A pervert's take on Net Neutrality - livealife
https://narayanasvenkat.github.io/2020/02/01/pervert%27s-take-on-net-neutrality/
======
kstenerud
> These services use vast amounts of data and bandwidth for free on ISPs
> infrastructure.

... at the whim of the ISP's customer. The CUSTOMERS are the ones demanding
the data, not Hulu and Google.

> While this will increase consumer costs in the short terms as the big
> players pass it on, it will mean better and cheaper access in the long term.

Or, with Net Neutrality, ISPs will have to compete on the quality and price of
service they charge their actual customers, without arbitrarily locking
certain services (which they themselves aren't producing) to rich people.

> With Net Neutrality, anyone can access content such as nudity, riots,
> suicides or other illegal websites.

This argument is completely orthogonal to Net Neutrality.
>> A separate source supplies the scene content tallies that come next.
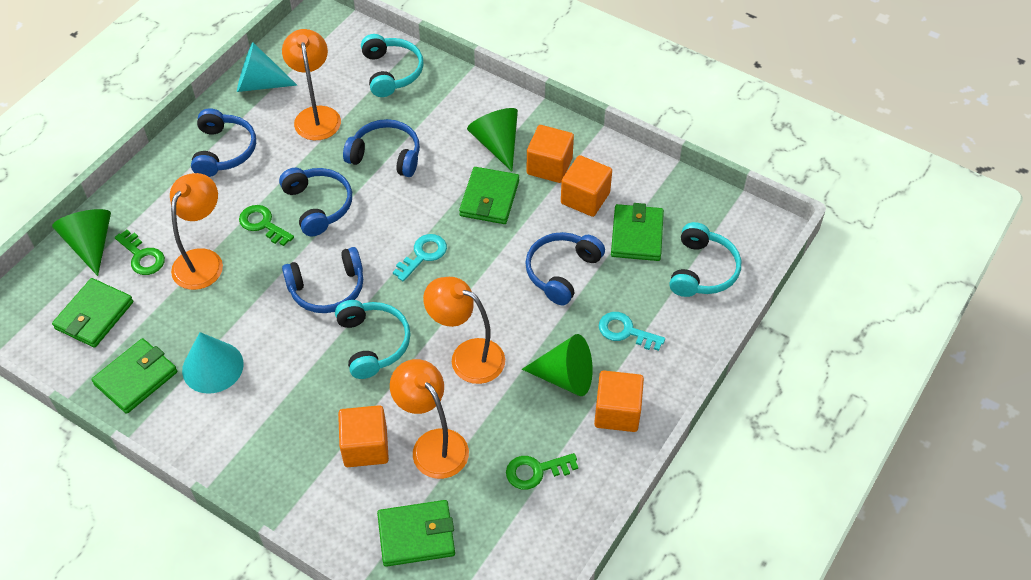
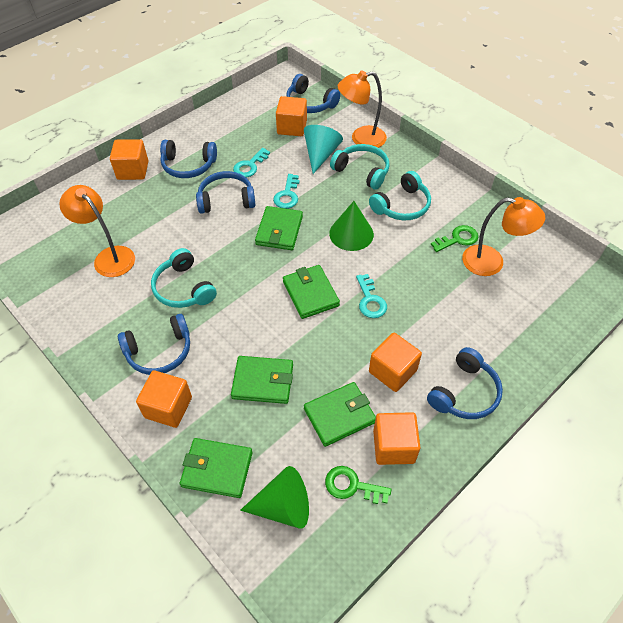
green cone: [52,209,111,276] [467,108,518,171] [522,334,593,396] = 3 -> [240,466,309,529] [329,201,374,251] = 2
green key: [115,230,165,275] [239,205,294,246] [506,453,578,490] = 3 -> [325,466,391,504] [431,225,478,252] = 2
orange cube: [338,405,389,467] [527,125,574,183] [561,155,612,217] [594,371,644,432] = 4 -> [110,139,148,180] [136,370,192,428] [276,96,307,136] [369,333,422,392] [373,412,421,465] = 5
orange lamp: [170,173,223,290] [282,29,341,140] [390,359,469,479] [423,277,505,384] = 4 -> [59,185,135,277] [338,71,387,148] [462,197,545,276] = 3
turquoise cone: [182,332,244,394] [237,42,297,92] = 2 -> [304,125,343,174] = 1
turquoise key: [393,234,447,281] [599,312,665,351] = 2 -> [233,148,270,178] [273,174,300,209] [356,274,387,318] = 3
ISPs can be required
to block such content regardless of Net Neutrality.

> ISPs can also crackdown on peer-to-peer file-sharing, which is responsible
> for a lot of illegal downloads, thus preventing piracy.
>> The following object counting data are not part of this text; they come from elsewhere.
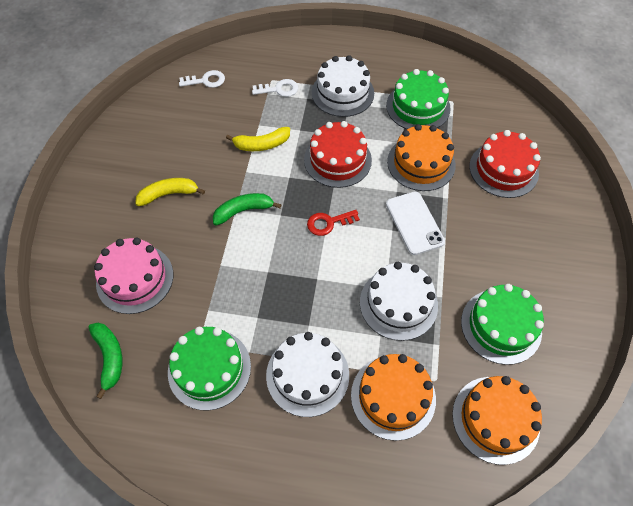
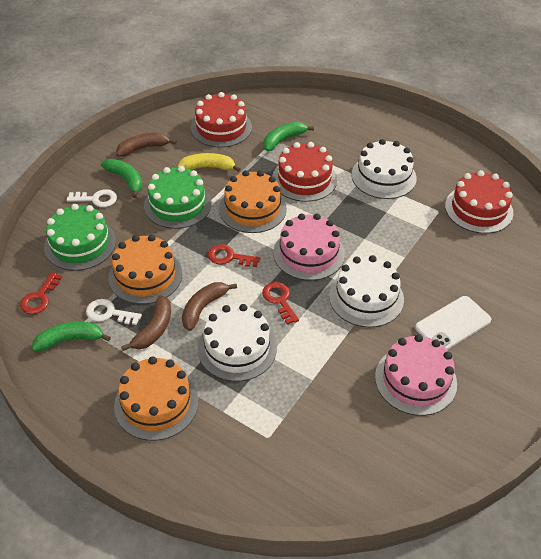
brown banana: none = 0 -> [116,133,177,157] [121,295,171,351] [182,282,237,331] = 3
green banana: [88,323,122,399] [213,193,281,226] = 2 -> [32,322,111,352] [101,159,143,198] [264,122,314,152] = 3
green cake: [168,327,251,411] [386,69,451,129] [461,284,544,365] = 3 -> [44,204,116,271] [144,166,211,229] = 2
pink cake: [94,238,173,314] = 1 -> [273,213,345,281] [375,334,457,416] = 2
red cake: [304,121,372,188] [469,130,541,198] = 2 -> [191,92,252,148] [272,142,337,202] [445,170,513,234] = 3
red key: [307,210,360,236] = 1 -> [20,272,62,314] [208,244,260,267] [262,282,299,325] = 3
yellow banana: [135,178,205,206] [226,127,290,151] = 2 -> [177,153,241,172] = 1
Same argument, same reason why it's invalid.

> Parts of the Internet could be free

... At the cost of arbitrarily marking certain parts of the internet the "rich
people" internet.

> “basic” internet (e.g. Wikipedia and Facebook) could be completely free.

Once again, locking the internet such that poor people can't access the rich
peoples' internet, but rather are locked to a tiny mind prison. As opposed to
innovating cheaper ways to provide the entire internet (say, Starlink?)

> Net Neutrality slows things down > Net neutrality is a form of regulation,
> and that does not bode well for fast reactions to changes in internet
> technology and use cases.

This argument makes no sense.

> Net Neutrality harms the “Economy” > By repealing Net Neutrality, different
> pricing schemes could stimulate more competition within companies, which
> could be advantageous to the economy.

By not repealing it, different companies could stimulate more competition
within the ISP ecosystem. There is no "harm" here.

> Furthermore, net neutrality is said to preserve the Internet. However, the
> opposite might be true. In fact, net neutrality may not be necessary.

"might", "may". Weasel words to make it seem like an argument was made when no
such thing has happened.

> In all the years before, the Internet functioned very well without it.

... because no ISPs had the monopoly or oligopoly power to try to enforce
price-tiered internet access before.

> Additionally, the government’s efforts to regulate the Internet has always
> been counterproductive.

... hand waving, sweeping statement. BTW, did you know that it was government
regulation that forced the telephone companies to allow consumers to plug in
competitors' phones to their networks? Before that, Bell only allowed Bell
branded phones to be plugged in, because it made no business sense to allow
otherwise in a monopoly. And those phones were PRICEY!

> This success of the Internet proves that new regulations are unnecessary.

No it doesn't.

> Moreover, the fears that consumers have are hypothetical.

Like your "might", "may", and "could" arguments?

> Precisely, this is about ISPs lying to consumers or degrading content.

Is it?

> Besides, Comcast (an American telecommunications Corporation) blocked
> Bittorent’s traffic eight years ago.

What does this have to do with Net Neutrality? And wasn't a previous argument
of yours that you need to repeal Net Neutrality to support this? Which is it?

> Also, Apple introduced Facetime over wireless networks before cellular
> networks.

What does this have to do with Net Neutrality?

> With those broken Net Neutrality regulations, the internet speed we have in
> 10 years from now would be the same as it is today.

Really? That doesn't seem to be the case in the rest of the world.